AIM OF THE TASK: Rewrite the paragraph in the Go L-BFGS-B page excerpt that begins "Go L-BFGS-B is software for solving" as a short bulleted list that keeps its main facts.

PAGE EXCERPT:
-=-=-=-=-
Go L-BFGS-B is software for solving numerical optimization problems using the limited-memory (L) Broyden-Fletcher-Goldfarb-Shanno (BFGS) algorithm with bounds constraints (B). L-BFGS-B is a deterministic, gradient-based algorithm for finding local minima of smooth, continuous objective functions subject to bounds on each variable. The bounds are optional, so this software also solves unconstrained problems. L-BFGS-B is accurate and efficient for problems of 1000s of variables. There is more information about L-BFGS-B on Wikipedia or in your favorite optimization textbook.

This software provides modern, intuitive interfaces to the L-BFGS-B Fortran software by the authors of the algorithm, Jorge Nocedal et al. Interfaces are provided for Go (Golang), C, and Fortran 2003.

License

Go L-BFGS-B is free, open source software. You are permitted to copy and use it however you wish. It is released under the BSD 2-Clause License. See the file LICENSE.txt in your distribution (or on GitHub) for details.

The original Fortran code is released under the BSD 3-Clause License (see lbfgsb/License.txt in your distribution or on GitHub). Since I have not modified the Fortran code, I have decided just to incorporate it rather than re-license it.

Features

Go L-BFGS-B is version 0.1.0.

This software is young, but has already been useful and reliable in a machine learning application.

  • Simple API allowing Go programs to easily do efficient, accurate optimization. You only need to provide functions (or an object) that evaluate the objective function value and gradient.

  • Bounds constraints allow typical, simple inequality (box) constraints on individual variables without needing a more specialized algorithm.

  • Incorporates recent improvements and corrections to L-BFGS-B algorithm. (Uses L-BFGS-B version 3.0 from March, 2011.)

  • Customizable logging.

Future Features

  • Modern (Fortran 2003) API for original FORTRAN 77 optimizer.

  • C API for original FORTRAN 77 optimizer.

  • Customizable termination conditions.

Go-Fortran Interface

The architecture of this software has two main pieces: a library with a C API (but written in modern Fortran), and a Go package providing the functionality of the library as a Go API. The library is designed to be used from both Fortran and C, and so could work with other languages besides Go.

I have endeavored to make this a good Go-Fortran interface example as well as a useful package. Accordingly, I have included my experimental interface prototype code to be used for learning and experimenting with Cgo and interfaces between Go and C (or Fortran). However, let me know about (or contribute!) possible improvements.

Requirements

Building this software requires:

  • Fortran 2003 compiler with support for procedure pointers, such as GCC 4.4.6 or later (gfortran)

  • Go 1.0 or later

  • Standard development tools: make, ar, ld.

Download, Build, Install

Conveniently, you can use the Go tools to download, build, and install this package, but it is not quite fully automatic: there is an intervening step to compile the Fortran code.
-=-=-=-=-
SUPPLIED RECORDS:
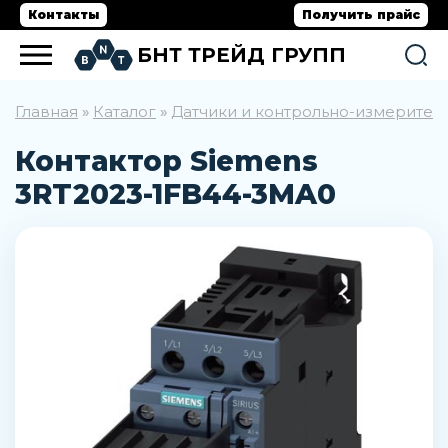
Контакты
Получить прайс
БНТ ТРЕЙД ГРУПП
Главная
Каталог
Датчики и контрольно-измерите
»
»
Контактор Siemens
3RT2023-1FB44-3MA0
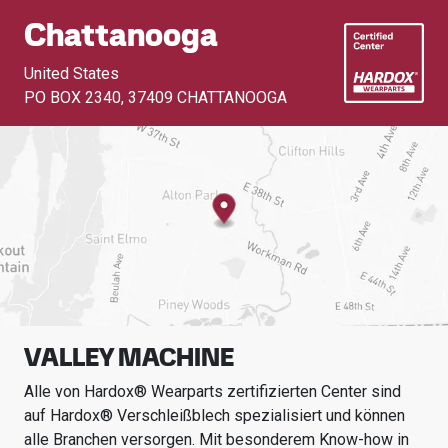
Chattanooga
United States
PO BOX 2340
,
37409 CHATTANOOGA
VALLEY MACHINE
Alle von Hardox® Wearparts zertifizierten Center sind
auf Hardox® Verschleißblech spezialisiert und können
alle Branchen versorgen.
Mit besonderem Know-how in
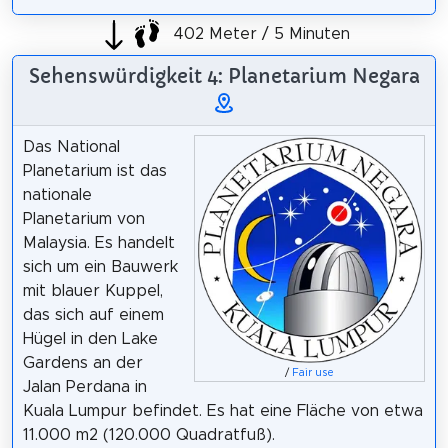
402 Meter / 5 Minuten
Sehenswürdigkeit 4: Planetarium Negara
Das National
Planetarium ist das
nationale
Planetarium von
Malaysia. Es handelt
sich um ein Bauwerk
mit blauer Kuppel,
das sich auf einem
Hügel in den Lake
Gardens an der
/
Fair use
Jalan Perdana in
Kuala Lumpur befindet. Es hat eine Fläche von etwa
11.000 m2 (120.000 Quadratfuß).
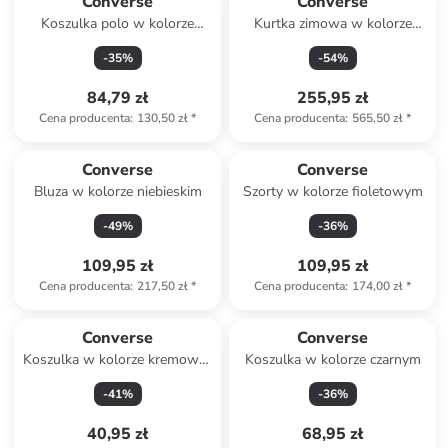
Converse
Converse
Koszulka polo w kolorze
Kurtka zimowa w kolorze
czarnym
szarym
-
35
%
-
54
%
84,79 zł
255,95 zł
Cena producenta
:
130,50 zł
*
Cena producenta
:
565,50 zł
*
Converse
Converse
Bluza w kolorze niebieskim
Szorty w kolorze fioletowym
-
49
%
-
36
%
109,95 zł
109,95 zł
Cena producenta
:
217,50 zł
*
Cena producenta
:
174,00 zł
*
Converse
Converse
Koszulka w kolorze kremowo-
Koszulka w kolorze czarnym
różowym
-
41
%
-
36
%
40,95 zł
68,95 zł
-=-=-=-=-
EXERCISE OUTPUT:
- Go L-BFGS-B solves numerical optimization problems with the L-BFGS-B algorithm: limited-memory (L) Broyden-Fletcher-Goldfarb-Shanno (BFGS) with bounds constraints (B).
- The algorithm is deterministic and gradient-based. It finds local minima of smooth, continuous objective functions, with bounds on each variable.
- The bounds are optional, so the software also solves unconstrained problems.
- It is accurate and efficient for problems with thousands of variables.
- More information is on Wikipedia or in optimization textbooks.